Exploring History in the Digital World
Exploring History in the Digital World was the second session of History Day 2020.
History Day is a free one-day event that brings together students, researchers and anyone with an interest in history with professionals from libraries, archives and research organisations. This years History Day was held fully online for the first time, and featured numerous live sessions mixed in with pre-recorded content.
Explore libraries, museums, archives and history organisations across the UK through videos, podcasts, blog posts and online exhibitions.
Exploring History in the Digital World bought together libraries, archives and history organisations to showcase their latest digital projects and discuss the impact of the closure of cultural institutions during lockdown.
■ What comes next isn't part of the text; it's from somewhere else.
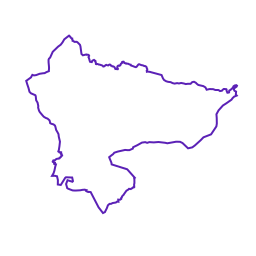 outline of Mariga, Niger, Nigeria, rotated 275°
{"feature_id": "59680162B84198311358077", "entity_name": "Mariga", "entity_type": "district", "adm_level": 2, "iso_a3": "NGA", "parent_name": "Nigeria", "parent_adm1": "Niger", "projection": "robinson", "projection_center": [5.889, 10.619], "detail": "fine", "context": "isolated", "style": "outline", "palette": "violet", "viewbox_px": 256, "rotation_deg": 275, "n_neighbors": 0, "source": "geoboundaries", "source_scale": "gbopen_adm2", "svg_char_len": 5584}
<svg xmlns="http://www.w3.org/2000/svg" viewBox="0 0 256 256"><g transform="rotate(275 128 128)"><path d="M73.7,56.5L74.0,59.3L73.7,61.5L70.0,62.7L65.6,63.0L65.4,66.0L72.9,69.8L73.5,70.5L73.8,76.7L70.3,77.8L69.6,77.3L70.7,72.3L66.8,71.2L62.8,72.7L62.3,73.7L61.4,76.8L61.0,78.3L61.1,81.1L61.8,85.9L62.4,87.9L62.8,90.2L62.5,91.9L62.1,91.6L61.8,91.5L61.6,91.7L61.4,92.3L61.0,93.0L60.9,93.6L61.0,93.6L61.0,94.4L60.9,96.4L46.4,105.6L41.1,110.5L42.3,112.4L43.5,112.8L46.2,113.9L49.2,114.7L50.8,116.2L51.0,117.8L51.9,119.2L52.7,122.4L53.7,123.5L53.7,124.9L54.6,124.7L55.8,124.5L55.9,126.4L56.7,127.4L57.5,127.2L58.2,127.9L59.0,127.9L60.2,128.6L60.8,129.3L62.2,130.0L65.4,131.9L66.7,133.7L67.5,134.3L67.4,136.1L68.2,136.9L68.4,137.6L69.6,138.5L69.4,139.1L69.7,139.4L71.5,139.1L72.5,139.0L73.6,139.2L77.7,138.8L78.5,138.5L79.0,139.1L86.8,130.8L90.3,114.9L92.2,114.4L95.8,112.5L97.3,111.8L99.5,114.1L100.6,115.4L102.2,116.5L103.6,119.8L105.9,127.0L105.9,129.6L106.1,131.4L107.9,134.6L109.3,134.8L111.7,138.8L114.7,143.2L115.4,146.4L114.9,148.4L115.8,150.5L115.9,154.9L116.7,159.6L116.5,166.5L116.2,168.5L118.5,177.0L118.8,181.0L117.8,183.6L113.0,189.6L114.3,193.7L116.4,196.1L122.1,201.4L125.3,204.0L128.9,211.3L137.3,215.9L140.2,216.1L145.8,215.5L149.4,214.9L153.5,216.7L158.7,220.6L161.0,223.6L165.2,228.6L166.9,229.6L168.5,231.0L169.8,233.5L170.8,232.5L173.7,232.5L174.3,230.9L175.9,229.9L177.2,230.8L178.6,232.5L179.6,232.9L180.1,232.2L179.7,230.7L178.8,229.5L177.2,228.9L175.0,226.9L174.1,225.6L172.3,225.6L171.8,224.3L171.9,223.8L172.8,223.5L173.3,223.1L174.1,222.9L175.0,222.8L175.3,222.4L175.2,221.5L175.3,221.0L175.2,220.0L174.3,219.0L173.3,218.3L172.8,216.4L173.7,214.9L173.5,211.6L174.1,209.5L173.9,205.9L173.0,203.0L175.2,201.6L176.3,199.4L177.0,194.3L178.1,192.6L179.0,191.6L179.8,189.7L179.3,188.0L177.5,186.5L177.2,183.5L176.8,181.7L177.2,179.8L177.5,177.0L176.8,174.9L177.0,173.0L176.3,170.6L176.6,168.5L177.4,166.5L177.5,163.8L177.9,161.9L179.0,159.7L180.5,158.5L183.7,156.8L185.5,146.6L185.6,146.0L185.8,145.3L185.8,144.9L185.9,143.6L185.9,142.9L185.8,142.2L185.7,141.9L186.2,141.8L186.7,141.7L186.8,141.9L187.6,142.0L188.0,142.1L188.3,142.1L188.8,141.7L189.2,141.5L189.6,141.4L190.2,141.2L190.9,140.4L191.0,140.2L191.1,139.9L191.2,139.6L191.1,139.0L191.1,138.8L191.3,138.6L191.4,138.3L191.6,137.6L191.7,137.3L191.8,135.9L192.5,133.5L192.4,133.2L192.1,132.8L191.4,132.3L190.3,131.6L189.7,131.2L189.3,130.6L189.3,130.3L189.5,129.6L189.5,129.3L189.9,128.1L190.2,127.0L190.3,126.5L190.4,126.1L190.5,125.9L190.7,125.6L190.7,125.4L191.1,125.3L191.3,125.2L191.3,124.5L191.4,124.2L191.7,123.3L192.0,122.7L192.0,122.0L192.1,121.4L192.0,121.0L191.9,120.5L192.2,120.1L192.3,120.1L192.4,118.7L193.6,118.0L193.7,117.5L193.4,116.7L193.1,116.3L192.8,116.3L192.5,116.4L192.3,116.4L192.0,116.2L191.5,115.4L191.1,115.2L190.8,115.2L189.8,114.9L189.6,114.7L189.2,113.9L189.3,113.8L189.5,113.6L189.3,112.9L188.8,112.3L188.0,112.0L187.3,112.1L186.8,112.2L186.6,112.0L186.3,112.7L186.0,112.8L185.7,112.7L185.6,112.0L185.8,111.3L185.8,110.6L185.7,110.3L186.1,110.1L186.8,109.6L187.1,109.5L187.4,109.2L187.7,108.8L188.0,108.3L188.1,108.0L188.0,107.5L188.0,107.0L188.2,106.8L188.6,106.2L188.7,105.4L189.3,105.1L189.6,104.6L189.6,104.1L189.2,103.4L188.8,103.0L188.6,102.8L188.8,101.3L189.0,100.8L188.7,100.3L188.3,99.8L187.6,99.3L187.4,99.0L187.2,98.4L187.1,98.0L187.3,97.8L187.7,97.5L188.0,96.9L188.2,96.4L188.3,95.7L188.5,95.1L188.6,94.5L188.7,93.8L188.7,93.2L189.0,92.5L189.1,92.1L189.0,91.5L188.8,91.0L188.9,90.5L189.1,90.4L190.6,90.2L191.0,89.9L191.3,89.5L191.6,89.5L191.9,89.7L192.1,89.5L192.5,88.7L192.8,88.4L192.9,88.2L192.4,87.4L192.2,87.0L191.9,86.6L191.5,86.5L190.5,86.2L190.5,85.8L190.6,85.6L190.6,84.5L191.9,83.8L192.2,83.8L193.2,83.5L193.5,83.2L194.1,83.0L194.6,82.9L195.0,82.5L195.9,82.6L196.1,82.7L196.4,83.0L196.6,83.0L197.0,82.7L197.4,82.3L197.5,81.6L197.5,81.1L197.3,80.5L197.3,80.4L197.6,80.0L196.5,76.7L197.7,75.2L205.2,73.5L206.7,72.9L208.9,70.3L209.3,69.6L209.4,68.8L209.1,67.5L209.2,67.1L209.3,66.8L209.5,66.7L209.7,66.4L210.0,65.2L210.7,65.2L211.1,65.0L211.3,64.7L211.8,64.5L212.3,64.6L212.5,63.9L212.9,63.2L213.1,63.0L213.6,62.8L213.9,62.4L214.1,62.1L214.2,61.8L214.4,61.7L214.6,61.7L214.9,61.4L214.9,61.2L210.8,56.8L207.6,55.3L205.1,53.7L203.0,51.3L197.4,46.4L191.4,44.3L190.1,43.2L188.9,42.9L186.2,43.2L183.0,43.8L181.0,44.1L177.7,44.2L176.6,41.9L175.4,40.2L175.1,38.5L174.3,35.2L172.7,31.9L172.2,29.7L172.6,28.1L170.9,27.3L170.0,27.0L166.1,22.5L162.6,23.9L159.2,25.4L155.5,26.7L154.1,28.3L152.6,32.8L151.7,33.3L147.6,34.1L145.4,35.7L142.1,36.7L140.5,36.7L137.6,37.8L136.1,38.8L133.3,41.6L131.9,43.1L130.9,45.1L130.3,47.1L128.8,49.1L128.2,49.4L126.0,50.1L125.5,51.4L125.1,53.5L124.1,55.0L122.8,55.6L119.8,56.6L117.7,58.1L115.8,59.3L113.3,59.8L108.5,61.4L103.9,61.3L99.8,61.0L98.6,60.6L98.4,60.8L98.4,61.1L98.3,61.3L98.1,61.4L98.0,61.6L98.1,61.9L98.0,62.2L98.0,62.3L97.9,62.2L97.7,62.2L97.7,62.5L97.4,62.9L97.4,63.0L97.5,63.2L97.5,63.3L97.5,63.6L97.3,63.7L96.8,63.9L96.7,63.8L96.3,63.5L95.6,63.9L95.6,64.1L95.5,64.4L95.1,64.8L94.9,64.8L94.8,64.6L94.5,64.5L94.4,64.3L94.2,64.0L94.0,63.8L93.4,63.7L93.2,63.6L93.0,63.3L92.6,62.7L92.5,62.4L92.3,62.3L92.2,62.5L91.9,62.5L91.8,62.3L91.7,62.2L91.5,61.9L91.2,60.1L90.6,59.0L89.8,58.3L89.5,57.9L89.4,57.4L89.3,56.7L89.2,56.5L88.7,56.6L88.6,56.4L88.6,56.2L88.0,55.9L87.7,56.0L87.5,56.6L87.1,57.2L87.2,58.0L87.1,58.3L86.9,58.3L86.7,58.1L86.4,57.8L86.3,57.5L86.0,57.5L85.7,57.6L85.6,57.8L85.6,58.2L85.6,58.8L85.5,59.4L84.6,59.2L83.2,58.9L81.5,58.7L79.1,58.4L76.5,57.8L73.7,56.5Z" fill="none" stroke="#5b21b6" stroke-width="2"/></g></svg>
The panel explored the behind the scenes work to make collections available, the engagement of new audiences and how institutions are using this experience to work towards developing a sustainable future for digital history.
- Professor Jane Winters (Professor of Digital Humanities, School of Advanced Study, chair)
- Jonathan Blaney (Head of Digital Projects and British History Online, IHR)
- Dr Katherine Howells (Visual Collections Researcher, The National Archives- Deep Discoveries Project)
- Dr Linda Arnold-Stratford (Head of Liaison and Governance for the Legal Deposit Libraries at The British Library)
- Dr Maria Castrillo (Head of Special Collections and Engagement, Senate House Library)
- Dr Mia Ridge (Digital Curator, Western Heritage Collections, British Library and Co-investigator Living with Machines Project)
This year History Day 2020, was part of the Being Human Festival, the UK’s national festival of the humanities, who's theme for 2020 was New Worlds. In November each year the Being Human Festival brings together universities, museums, galleries, archives, independent research organisations, community and commercial partners to make research in the humanities accessible to non-specialist audiences and demonstrate its relevance to our everyday lives.